On 13th June this year, the Office for National Statistics published the latest abortion figures for England and Wales for 2018 (http://bit.ly/2JNpfm6). Alarmingly, the report shows that nationally we’ve reached a record high, with over 200,600 abortions. But organisations such as BPAS and the FPA are nevertheless claiming these figures show that their sex education policies in schools over the last decade have been a huge success, because they point out that the figures for teenage conception and abortion are significantly down. Last year, they proudly state, there were only 1,267 abortions recorded to girls under 16, including 363 for girls under 15.
Is this really the victory claimed?
No, it is not!
A week earlier, on 7th June, the Office for National Statistics published the latest figures for STI infections in 2018. Overall these showed an increase of 5%, with the highest impact groups still being young people, black minority ethnic groups, and men who have sex with men (MSM) (http://bit.ly/2YiyR1k). Which, translated, means that STIs amongst teenagers remain at epidemic level, and clearly demonstrate that young people are not ‘having less sex’ or acting more responsibly, but are simply becoming ‘better’ at avoiding pregnancy.

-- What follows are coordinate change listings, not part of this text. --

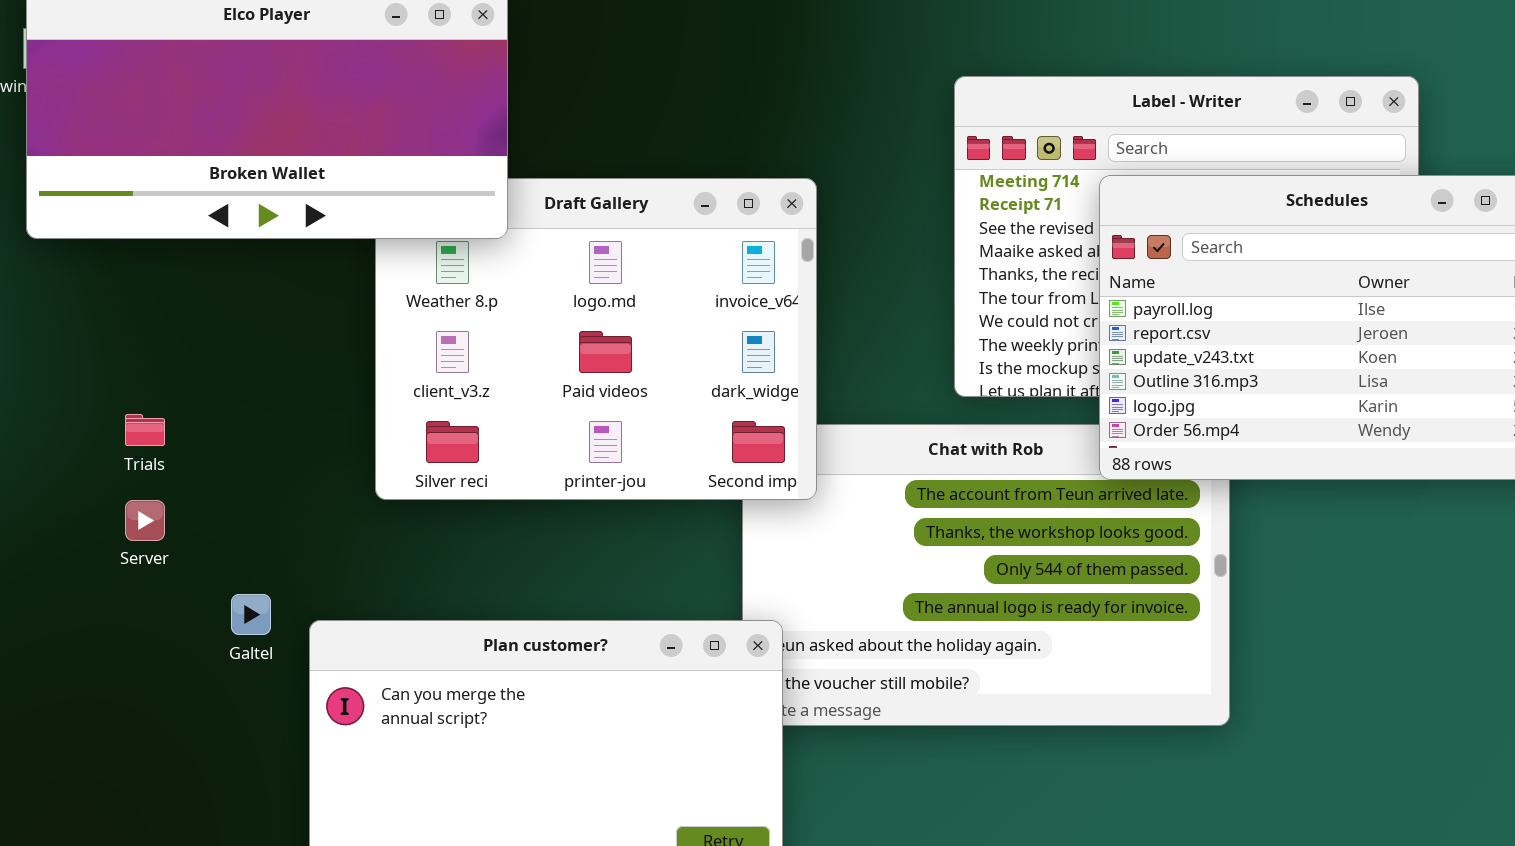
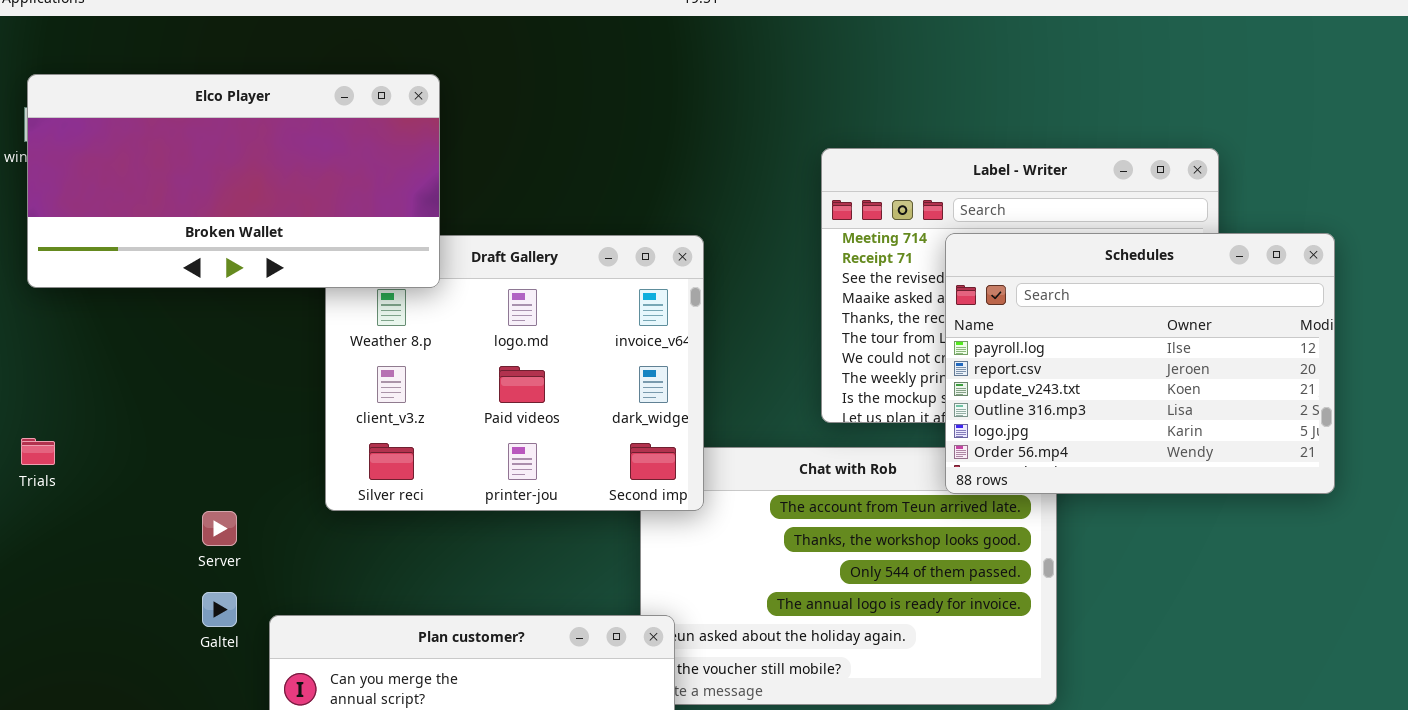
Trials: [125,414,165,446] -> [21,438,55,465], moved
Server: [125,500,165,541] -> [202,511,237,546], moved

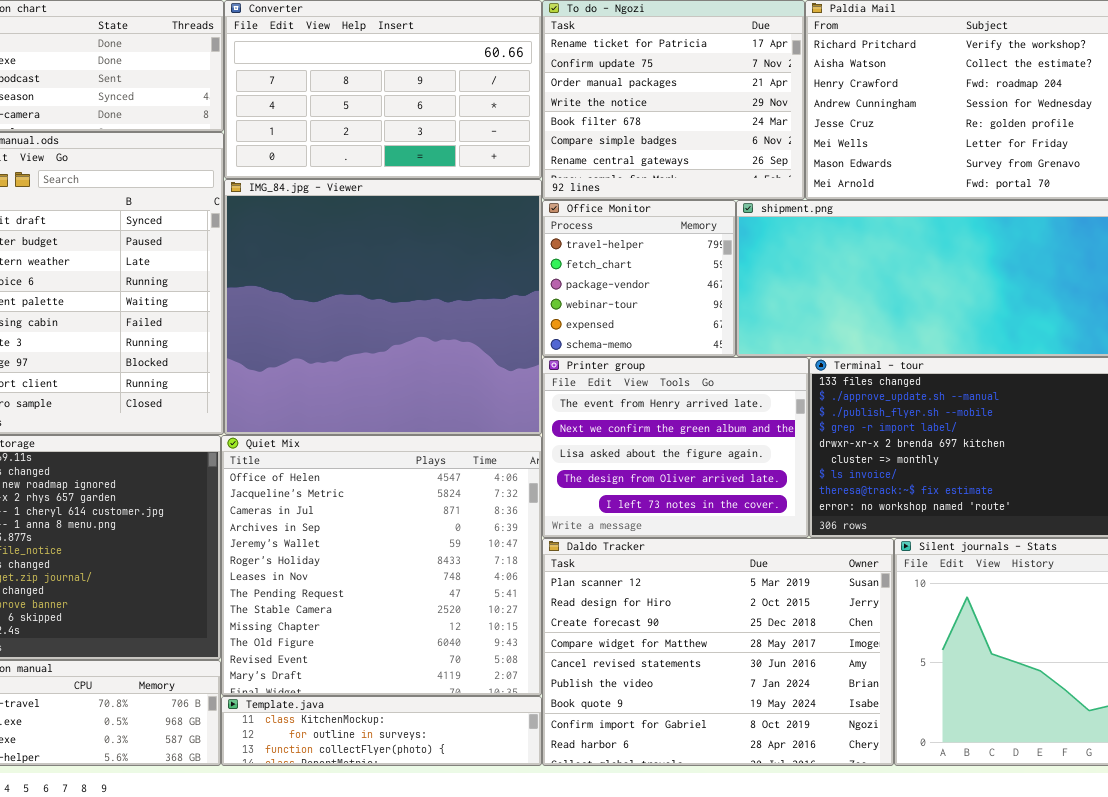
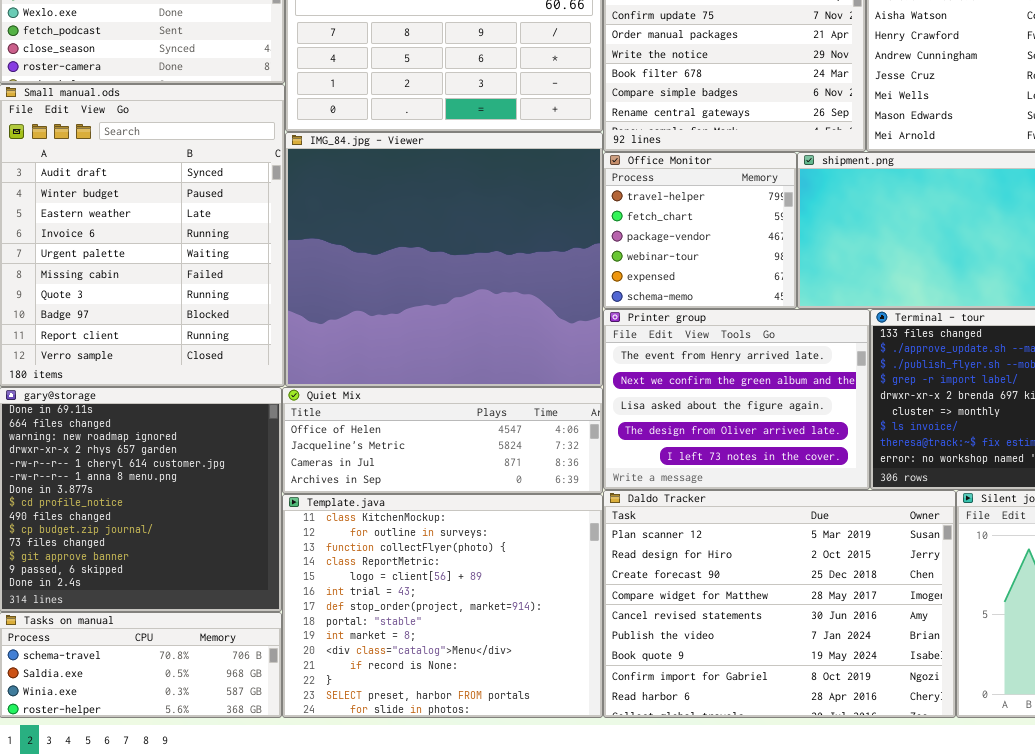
Quiet Mix: [221,435,542,696] -> [282,387,603,494], resized
Template.java: [221,696,542,766] -> [282,494,603,718], resized

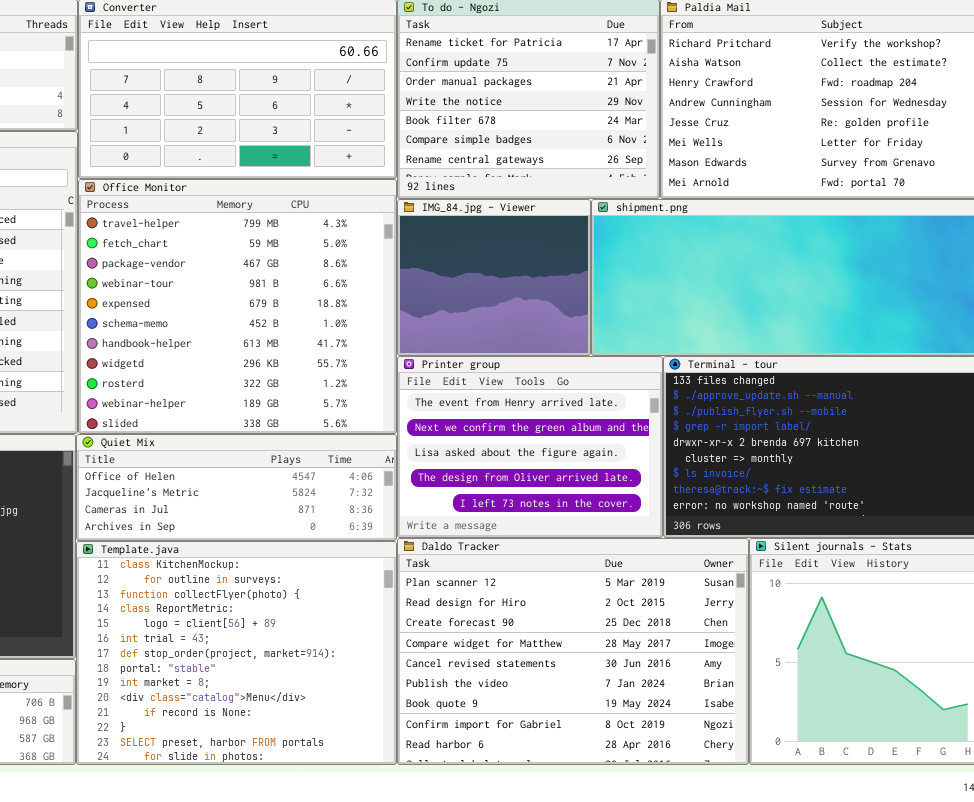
IMG_84.jpg - Viewer: [285,132,603,387] -> [397,199,591,356], moved, resized
Office Monitor: [603,152,797,309] -> [78,179,397,434], moved, resized

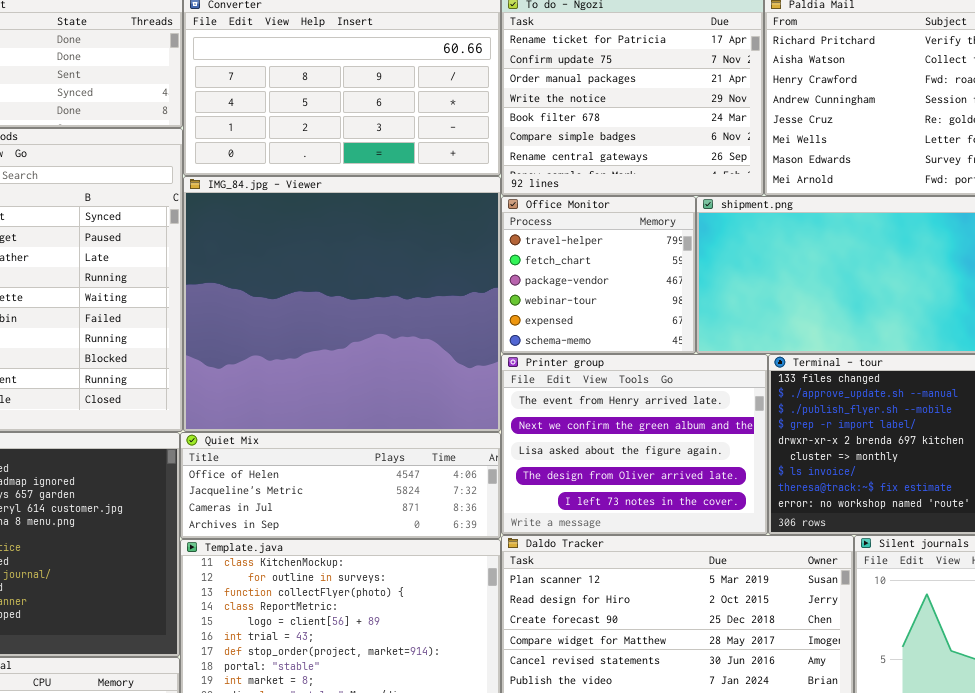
Office Monitor: [78,179,397,434] -> [501,196,696,354], moved, resized
IMG_84.jpg - Viewer: [397,199,591,356] -> [183,176,501,432], moved, resized

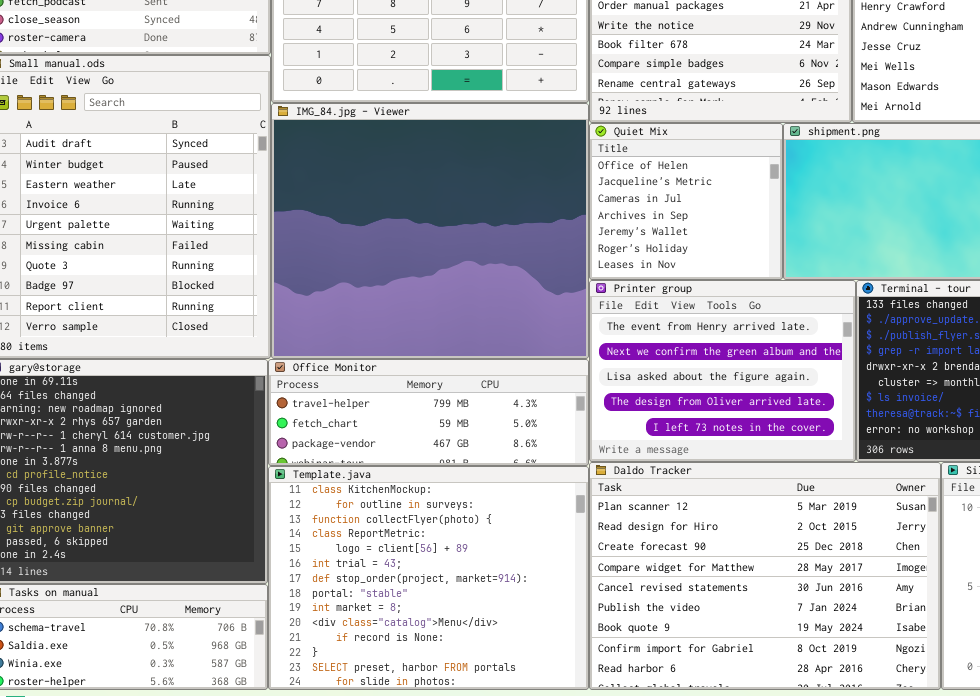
Office Monitor: [501,196,696,354] -> [268,359,589,466], moved, resized
Quiet Mix: [180,432,501,539] -> [589,123,783,280], moved, resized

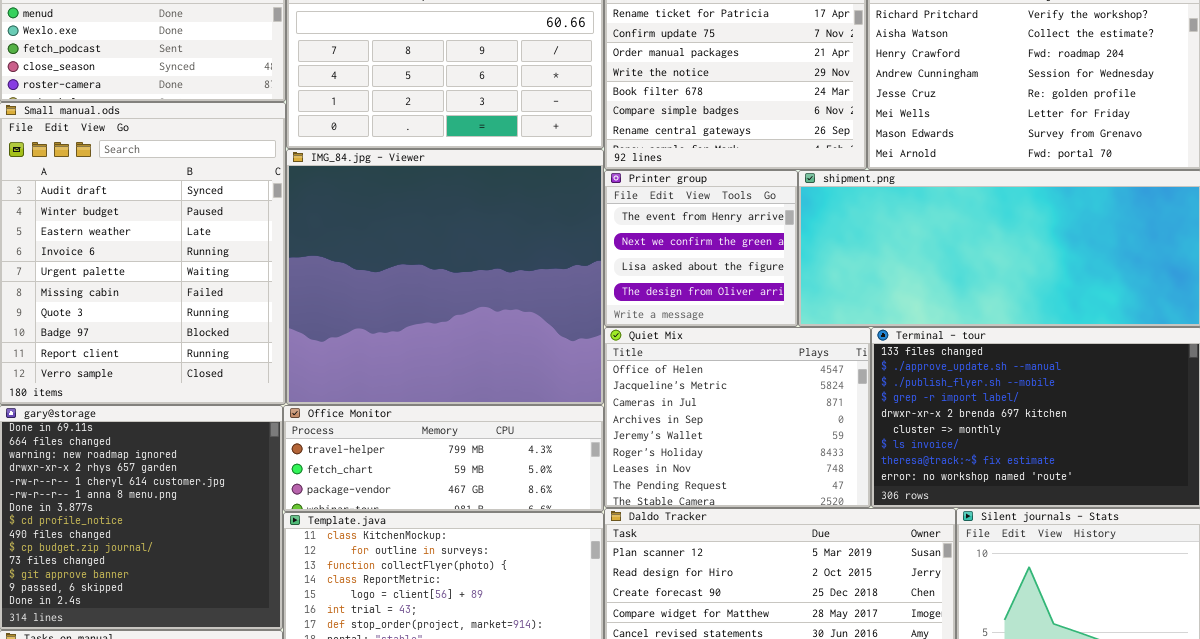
Quiet Mix: [589,123,783,280] -> [604,327,871,508], moved, resized
Printer group: [589,280,856,462] -> [604,170,798,327], moved, resized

Is this in itself a cause for celebration? VfJUK argues it is not, and a quick examination of teenage sexual behaviour demonstrates why. For a start, and as an integrated part of sex education, pre-pubescent girls are being encouraged to use contraception and have sex ‘as soon as they feel ready’. In support of their sexual rights, a report in The Mail in April last year claimed that more than 10,500 underage girls – some as young as 12 – had been given contraceptive implants on the NHS, without their parents’ knowledge (https://www.dailymail.co.uk/health/article-5614063/Contraceptive-implants-given-girls-young-12-NHS.html). Yet, even despite this, and along with reported widespread use of other forms of contraception, teenage use of the morning-after pill, available free over the counter or from the school nurse, is worryingly high. Exact figures – somewhat mysteriously – are impossible to access, but teenage girls are reportedly regularly using this emergency form of contraception, sometimes as often as two or three times a month – which is another cause for concern, because the long term health implications of such heavy use are unknown (https://www.dailymail.co.uk/health/article-300031/Teens-rely-morning-pill.html).
At the same time, and also as a regular part of sex ed, both boys and girls are being taught about oral and anal sex, with the message that it’s both ‘normal’ and healthy ( see, for example, https://respectyourself.info). These practices are very far from being either normal or healthy, as evidenced by the rising rates of related cancers, however, as result, we know that many teenagers are now opting for these types of sex as a means of avoiding pregnancy. So the drop in teenage pregnancy and abortion does not at all mean that children are learning to act more responsibly or having less sex, whatever sexual rights activists try to claim – but rather the reverse.
If we really care about the nation’s children and young people, it is time to stop spreading this gospel of promiscuity and perversion, and instead teach them about the risks and benefits of restraint – about what will really bring them happiness and fulfilment. Let every child learn what it really means to value and respect themselves – and others. Anything less is the worst kind of exploitation and abuse, done purely to help adults feel good about their own sexual inclinations and moral laxity. It is surely time to reassess… before it all becomes too late.